Performing meta-analyses in the case of very few studies

Article type
Year
Authors
Bender R1, Friede T2, Koch A3, Kuss O4, Schlattmann P5, Schwarzer G6, Skipka G7
1IQWIG, Cologne, Germany
2UMG, Göttingen, Germany
3MHH, Hannover, Germany
4DDZ, Düsseldorf, Germany
5IMSID, Jena, Germany
6IMBI, Freiburg, Germany
7IQWiG, Cologne, Germany
Abstract
Background: The DerSimonian-Laird method has been the standard for random-effects meta-analysis for several decades. However, unfavorable statistical properties, especially in the case of very few studies, have been highlighted and discussed critically for some time now. A Cochrane working group recommended the use of the Knapp-Hartung method as the new standard approach when there are very few studies - say two to five.
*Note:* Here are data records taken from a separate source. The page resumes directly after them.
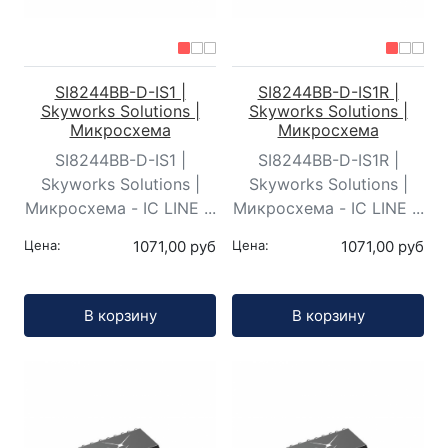
SI8244BB-D-IS1 |
SI8244BB-D-IS1R |
Skyworks Solutions |
Skyworks Solutions |
Микросхема
Микросхема
SI8244BB-D-IS1 |
SI8244BB-D-IS1R |
Skyworks Solutions |
Skyworks Solutions |
Микросхема - IC LINE ...
Микросхема - IC LINE ...
Цена:
1071,00 руб
Цена:
1071,00 руб
Кол-во:
Кол-во:
В корзину
В корзину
However, the Knapp-Hartung method, which in contrast to the DerSimonian-Laird method accounts for the uncertainty in estimating the between-study heterogeneity, can result in very wide confidence intervals, even if all studies are statistically significant in the same direction.
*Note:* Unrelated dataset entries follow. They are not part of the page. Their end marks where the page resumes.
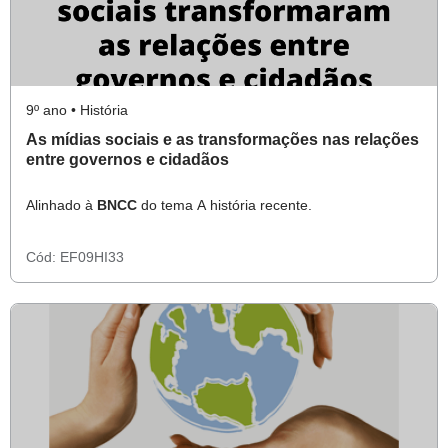
9º ano • História
As mídias sociais e as transformações nas relações
entre governos e cidadãos
Alinhado à
BNCC
do tema A história recente.
Cód:
EF09HI33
Objectives: To describe and discuss available approaches to perform meta-analyses in the case of very few studies.

Methods: Besides classical approaches for fixed-effect and random-effects meta-analysis, a number of alternative approaches are available including generalized mixed-effects models and Bayesian methods incorporating weakly informative prior distributions for the between-study heterogeneity. The basic features of these approaches are summarized and the required conditions for practical applications are discussed. The methods are illustrated by a variety of examples.

Results: The methods differ considerably in terms of their statistical properties, including coverage probabilities and lengths of confidence intervals for the combined effect. Furthermore, some methods require a better statistical understanding on the side of the practitioner than others. Some methods lend themselves more easily to sensitivity analyses than others. Currently, none of the available approaches can be considered to be a uniformly best method. Besides the classical approaches, the use of alternative methods such as generalized mixed-effects models seems to be useful.

Conclusions: Although meta-analyses with very few studies are very common, performing meta-analyses in the case of very few studies remains challenging. Currently no clear guidance exists on how best to proceed in these challenging scenarios. Further research in this field is required.